The goal is very simple — to raise living standards for people in Russia. We chose the four sectors of providing quality healthcare, and education, access to affordable housing, and developing agriculture, because how things look in those areas has the biggest impact on how people feel about their lives. Together they affect 100 percent of the population.
Where have you encountered the biggest challenges?
There are more complex projects, let's be frank, and less ambitious ones — though that doesn't mean any of the goals are insignificant. Housing is rightly seen as most complex, because in comparable countries such as the U.S. it took decades to complete similar programmes. America's programme to provide affordable mortgages lasted from the 1940s until the 1960s. Frankly, I don't think our housing programme will be any shorter. But in the short term we ought to be able to achieve some real changes, and make mortgages much more accessible to people. Total outstanding mortgages, we hope, will reach $3.5 billion by the year-end. That's decent but still too little. In the long run it should be many times higher.
To what extent is the investment, $7 billion this year, going into raising wages, or into real structural changes?
It's not simply about raising wages, though we need to do that. The projects will succeed only if they're accompanied by modernisation of the relevant sectors. In healthcare, for example, it's proposed that resources going to primary care doctors, those in general practice, should not simply raise wages, but help attract more highly-qualified people to the local level, where they're needed.
What do you say to critics who suggest that while a lot of work is going into the national projects, liberal economic reforms have virtually stopped?

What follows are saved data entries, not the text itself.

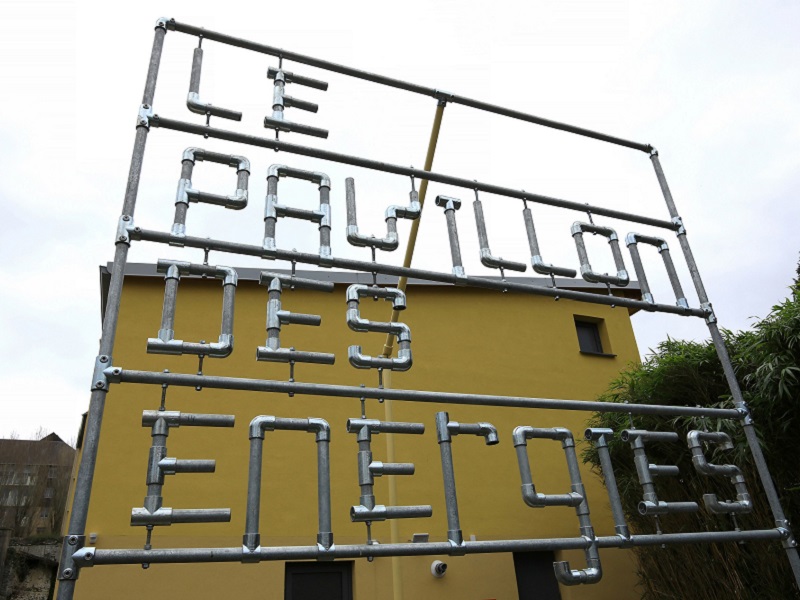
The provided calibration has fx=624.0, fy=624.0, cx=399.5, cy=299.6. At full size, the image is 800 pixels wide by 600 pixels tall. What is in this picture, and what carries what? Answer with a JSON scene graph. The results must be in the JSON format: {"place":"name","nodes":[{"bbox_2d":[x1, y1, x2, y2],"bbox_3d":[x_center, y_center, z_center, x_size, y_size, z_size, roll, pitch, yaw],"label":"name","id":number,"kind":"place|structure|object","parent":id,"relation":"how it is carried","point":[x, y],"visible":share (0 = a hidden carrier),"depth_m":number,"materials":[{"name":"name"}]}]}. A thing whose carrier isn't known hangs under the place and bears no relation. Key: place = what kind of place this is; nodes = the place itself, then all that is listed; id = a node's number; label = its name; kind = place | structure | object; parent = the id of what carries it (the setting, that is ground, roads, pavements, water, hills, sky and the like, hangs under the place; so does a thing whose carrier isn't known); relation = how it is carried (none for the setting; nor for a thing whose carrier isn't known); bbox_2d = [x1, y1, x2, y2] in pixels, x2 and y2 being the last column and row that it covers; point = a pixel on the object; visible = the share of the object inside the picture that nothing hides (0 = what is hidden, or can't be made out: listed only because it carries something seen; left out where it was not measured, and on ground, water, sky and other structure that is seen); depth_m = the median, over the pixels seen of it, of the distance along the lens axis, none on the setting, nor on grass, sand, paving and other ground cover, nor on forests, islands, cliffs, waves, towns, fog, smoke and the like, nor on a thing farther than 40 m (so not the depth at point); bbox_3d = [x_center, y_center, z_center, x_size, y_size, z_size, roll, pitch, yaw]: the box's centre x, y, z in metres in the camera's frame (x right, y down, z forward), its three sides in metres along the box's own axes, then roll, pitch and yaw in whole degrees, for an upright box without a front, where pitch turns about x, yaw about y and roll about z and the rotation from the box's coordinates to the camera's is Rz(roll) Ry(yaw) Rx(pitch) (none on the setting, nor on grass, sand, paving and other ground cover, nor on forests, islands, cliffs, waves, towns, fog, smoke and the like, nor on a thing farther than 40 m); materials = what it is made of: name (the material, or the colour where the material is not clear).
{"place":"outdoors","nodes":[
{"label":"outdoors","id":0,"kind":"place"},
{"bbox_2d":[0,534,60,599],"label":"stone wall","id":1,"kind":"structure","parent":0,"point":[35,573],"depth_m":12.84,"materials":[{"name":"grey stone"}]},
{"bbox_2d":[0,432,75,538],"label":"distant building","id":2,"kind":"structure","parent":0,"point":[62,446],"materials":[{"name":"brick"}]},
{"bbox_2d":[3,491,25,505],"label":"window","id":3,"kind":"structure","parent":2,"relation":"in","point":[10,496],"depth_m":32.82,"materials":[{"name":"white"}]},
{"bbox_2d":[61,260,658,599],"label":"yellow building","id":4,"kind":"structure","parent":0,"point":[189,283],"depth_m":8.90,"materials":[{"name":"yellow paint"}]},
{"bbox_2d":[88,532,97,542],"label":"wall lamp","id":5,"kind":"object","parent":4,"relation":"attached to","point":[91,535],"visible":0.75,"depth_m":6.97,"materials":[{"name":"white"}]},
{"bbox_2d":[284,560,352,599],"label":"door","id":6,"kind":"structure","parent":4,"relation":"in","point":[303,573],"depth_m":7.42,"materials":[{"name":"black"}]},
{"bbox_2d":[411,532,428,541],"bbox_3d":[0.254,3.072,8.020,0.246,0.118,0.204,7,-26,-20],"label":"wall lamp","id":7,"kind":"object","parent":4,"relation":"attached to","point":[424,535],"visible":0.84,"depth_m":7.98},
{"bbox_2d":[430,560,446,577],"bbox_3d":[0.490,3.416,7.888,0.229,0.198,0.238,7,-26,-20],"label":"security camera","id":8,"kind":"object","parent":4,"relation":"attached to","point":[436,563],"visible":0.97,"depth_m":7.84,"materials":[{"name":"white"}]},
{"bbox_2d":[513,550,560,599],"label":"door","id":9,"kind":"structure","parent":4,"relation":"in","point":[527,567],"depth_m":8.42,"materials":[{"name":"black"}]},
{"bbox_2d":[574,316,605,354],"bbox_3d":[3.271,0.690,11.034,0.647,0.823,0.260,7,-26,-20],"label":"window","id":10,"kind":"structure","parent":4,"relation":"in","point":[583,328],"depth_m":11.11,"materials":[{"name":"black glass"}]},
{"bbox_2d":[0,0,798,451],"label":"sky","id":11,"kind":"structure","parent":0,"point":[4,4],"materials":[{"name":"white"}]},
{"label":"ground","id":12,"kind":"structure","parent":0},
{"bbox_2d":[381,101,444,599],"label":"yellow pole","id":13,"kind":"object","parent":12,"relation":"on","point":[396,573],"visible":0.59,"depth_m":6.75,"materials":[{"name":"yellow metal"}]},
{"bbox_2d":[53,15,799,599],"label":"metal frame","id":14,"kind":"object","parent":12,"relation":"on","point":[423,177],"visible":0.98,"depth_m":3.50,"materials":[{"name":"metal"}]},
{"bbox_2d":[136,410,232,526],"bbox_3d":[-1.045,0.797,2.997,0.516,0.588,0.222,7,-26,-20],"label":"letter","id":15,"kind":"object","parent":14,"relation":"attached to","point":[161,421],"visible":0.97,"depth_m":2.91,"materials":[{"name":"metal"}]},
{"bbox_2d":[147,259,237,358],"bbox_3d":[-1.086,0.062,3.292,0.507,0.584,0.164,7,-26,-20],"label":"letter","id":16,"kind":"object","parent":14,"relation":"attached to","point":[173,266],"visible":0.97,"depth_m":3.24,"materials":[{"name":"metal"}]},
{"bbox_2d":[170,148,249,234],"bbox_3d":[-1.107,-0.595,3.648,0.501,0.612,0.171,7,-26,-20],"label":"letter","id":17,"kind":"object","parent":14,"relation":"attached to","point":[244,205],"visible":0.91,"depth_m":3.59,"materials":[{"name":"metal"}]},
{"bbox_2d":[185,40,241,121],"bbox_3d":[-1.179,-1.378,3.980,0.361,0.650,0.184,7,-26,-20],"label":"letter","id":18,"kind":"object","parent":14,"relation":"attached to","point":[201,52],"visible":0.9,"depth_m":3.89,"materials":[{"name":"metal"}]},
{"bbox_2d":[244,415,332,557],"bbox_3d":[-0.568,0.944,3.239,0.525,0.718,0.190,7,-26,-20],"label":"metal letter","id":19,"kind":"object","parent":14,"relation":"attached to","point":[252,437],"visible":0.99,"depth_m":3.19,"materials":[{"name":"metal"}]},
{"bbox_2d":[257,271,332,367],"bbox_3d":[-0.605,0.121,3.549,0.465,0.596,0.168,7,-26,-20],"label":"letter","id":20,"kind":"object","parent":14,"relation":"attached to","point":[318,320],"visible":0.98,"depth_m":3.49,"materials":[{"name":"metal"}]},
{"bbox_2d":[264,64,328,139],"bbox_3d":[-0.684,-1.286,4.088,0.469,0.568,0.181,7,-26,-20],"label":"letter","id":21,"kind":"object","parent":14,"relation":"attached to","point":[325,88],"visible":0.94,"depth_m":4.03,"materials":[{"name":"metal"}]},
{"bbox_2d":[263,164,330,257],"bbox_3d":[-0.613,-0.507,3.715,0.470,0.680,0.158,7,-26,-20],"label":"letter","id":22,"kind":"object","parent":14,"relation":"attached to","point":[327,209],"visible":0.92,"depth_m":3.68,"materials":[{"name":"metal"}]},
{"bbox_2d":[346,283,409,368],"bbox_3d":[-0.129,0.153,3.639,0.433,0.554,0.184,7,-26,-20],"label":"letter","id":23,"kind":"object","parent":14,"relation":"attached to","point":[351,288],"visible":0.98,"depth_m":3.60,"materials":[{"name":"metal"}]},
{"bbox_2d":[344,174,420,251],"bbox_3d":[-0.101,-0.535,3.958,0.549,0.605,0.140,7,-26,-20],"label":"letter","id":24,"kind":"object","parent":14,"relation":"attached to","point":[395,221],"visible":0.96,"depth_m":3.89,"materials":[{"name":"metal"}]},
{"bbox_2d":[347,416,426,524],"bbox_3d":[-0.085,0.881,3.283,0.521,0.551,0.197,7,-26,-20],"label":"metal letter","id":25,"kind":"object","parent":14,"relation":"attached to","point":[411,471],"visible":0.98,"depth_m":3.22,"materials":[{"name":"metal"}]},
{"bbox_2d":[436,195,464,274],"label":"letter","id":26,"kind":"object","parent":14,"relation":"on","point":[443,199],"visible":0.87,"depth_m":4.22,"materials":[{"name":"metal"}]},
{"bbox_2d":[434,411,499,544],"bbox_3d":[0.391,0.974,3.497,0.443,0.733,0.164,7,-26,-20],"label":"metal letter","id":27,"kind":"object","parent":14,"relation":"attached to","point":[443,426],"visible":0.98,"depth_m":3.42,"materials":[{"name":"metal"}]},
{"bbox_2d":[472,196,525,271],"bbox_3d":[0.685,-0.438,4.382,0.370,0.651,0.168,7,-26,-20],"label":"letter","id":28,"kind":"object","parent":14,"relation":"attached to","point":[477,214],"visible":0.95,"depth_m":4.31,"materials":[{"name":"metal"}]},
{"bbox_2d":[522,204,576,278],"bbox_3d":[1.069,-0.397,4.555,0.411,0.633,0.158,7,-26,-20],"label":"letter","id":29,"kind":"object","parent":14,"relation":"attached to","point":[532,227],"visible":0.96,"depth_m":4.47,"materials":[{"name":"metal"}]},
{"bbox_2d":[513,425,601,591],"bbox_3d":[0.925,1.197,3.683,0.467,0.902,0.284,7,-26,-20],"label":"letter","id":30,"kind":"object","parent":14,"relation":"attached to","point":[598,577],"visible":0.99,"depth_m":3.68,"materials":[{"name":"metal"}]},
{"bbox_2d":[571,219,628,285],"bbox_3d":[1.498,-0.340,4.721,0.525,0.603,0.162,7,-26,-20],"label":"letter","id":31,"kind":"object","parent":14,"relation":"attached to","point":[587,278],"visible":0.97,"depth_m":4.67,"materials":[{"name":"metal"}]},
{"bbox_2d":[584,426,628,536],"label":"metal letter","id":32,"kind":"object","parent":14,"relation":"attached to","point":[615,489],"visible":0.97,"depth_m":3.90,"materials":[{"name":"metal"}]},
{"bbox_2d":[624,231,686,306],"bbox_3d":[2.048,-0.227,5.023,0.473,0.764,0.202,7,-26,-20],"label":"letter","id":33,"kind":"object","parent":14,"relation":"attached to","point":[630,234],"visible":0.89,"depth_m":4.97,"materials":[{"name":"metal"}]},
{"bbox_2d":[621,428,694,514],"bbox_3d":[1.710,1.141,4.173,0.499,0.645,0.222,7,-26,-20],"label":"letter","id":34,"kind":"object","parent":14,"relation":"attached to","point":[640,456],"visible":0.98,"depth_m":4.10,"materials":[{"name":"metal"}]},
{"bbox_2d":[686,429,750,513],"bbox_3d":[2.224,1.196,4.374,0.492,0.631,0.227,7,-26,-20],"label":"letter","id":35,"kind":"object","parent":14,"relation":"attached to","point":[693,432],"visible":0.97,"depth_m":4.34,"materials":[{"name":"metal"}]},
{"bbox_2d":[580,263,799,599],"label":"bamboo shrub","id":36,"kind":"object","parent":12,"relation":"on","point":[616,395],"visible":0.67,"depth_m":6.25,"materials":[{"name":"green plant"}]}
]}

The economic reform programme has not stopped, but is being consistently carried out. In six years, we have achieved a large part of the economic projects and structural reforms talked about in the 1990s. We adopted the new tax law which significantly lowered the total tax burden and tax rates. We have one of the world's lowest income tax rates — a 13 percent flat rate. Untransparent tax breaks and burdensome taxes have been abolished. In 2007 we hope to fully liberalise currency transactions, a vital precondition for making the rouble convertible. Making the rouble a hard currency is one of the state's aims. We're also passing important laws, like the law on foreign investment in so-called strategic sectors, so that foreign businesses know in which sectors the state will attach particular conditions to investment. On the other hand, we're preparing the so-called "capital amnesty" law, allowing the return of capital taken out of the country on payment of 13 per cent income tax. This all shows there's been no change of economic course.
But the state seems to be playing a much bigger role in the economy, with state companies buying up private ones.
I don't believe we're seeing any significant increase in the state's participation in business. True, in a number of cases, the state, or state-controlled companies, increased their presence in several sectors. Above all we're talking about the energy sector. But these are not new companies; we're not talking about nationalisation but about buying appropriate assets on the market. Many oil companies have done this. As for Gazprom, the state's acquisition of [a controlling stake] was linked to the need to liberalise the market for the rest of Gazprom's shares, which investors had spoken about for a long time. This was carried out last year, along with the abolition of the so-called "ring fence" [which restricted foreigners' rights to own shares]. As a result, Gazprom's capitalisation has gone from $10bn, when I became chairman, to $200bn, putting Gazprom among the world's 10 biggest companies. That's good for Gazprom and for the whole Russian stock market.
Why did Gazprom have to turn off gas to Ukraine in January?
There should have been no need to turn anything off. What we needed to do was ensure a transition to market relations with our partner, Ukraine. President [Victor] Yushchenko was the first to speak about this when he suggested moving to full openness and 100 per cent cash payments at European prices. We agreed with that approach. That's the civilised way of developing market relations, and that, ultimately, is what we did. The agreements we signed are based on the prices most European countries pay for energy. Though the price we agreed, $230 per thousand cu metres, is still lower that those within Europe, where spot prices can exceed $1,000/tcm.
But all this raised questions in European countries about Russia's reliability as an energy supplier.
Those questions should not have arisen. Firstly, because in January Russia fulfilled all its obligations under its long-term contracts with European energy consumers. Secondly, as far as I know, all European governments and big energy companies recognise Gazprom's right to operate according to normal market relationships. In fact we were often criticised for subsidising other countries' economies by supplying energy on non-market conditions.
Everything done in January was aimed at guaranteeing normal, competitive conditions which ultimately should benefit energy users in Europe. And I think Russia, in its G8 presidency this year, as the world's biggest energy power, has already presented some important initiatives on energy security to leaders of the G8 countries. The decisions that will be taken [at the G8 summit] will help us guarantee that security.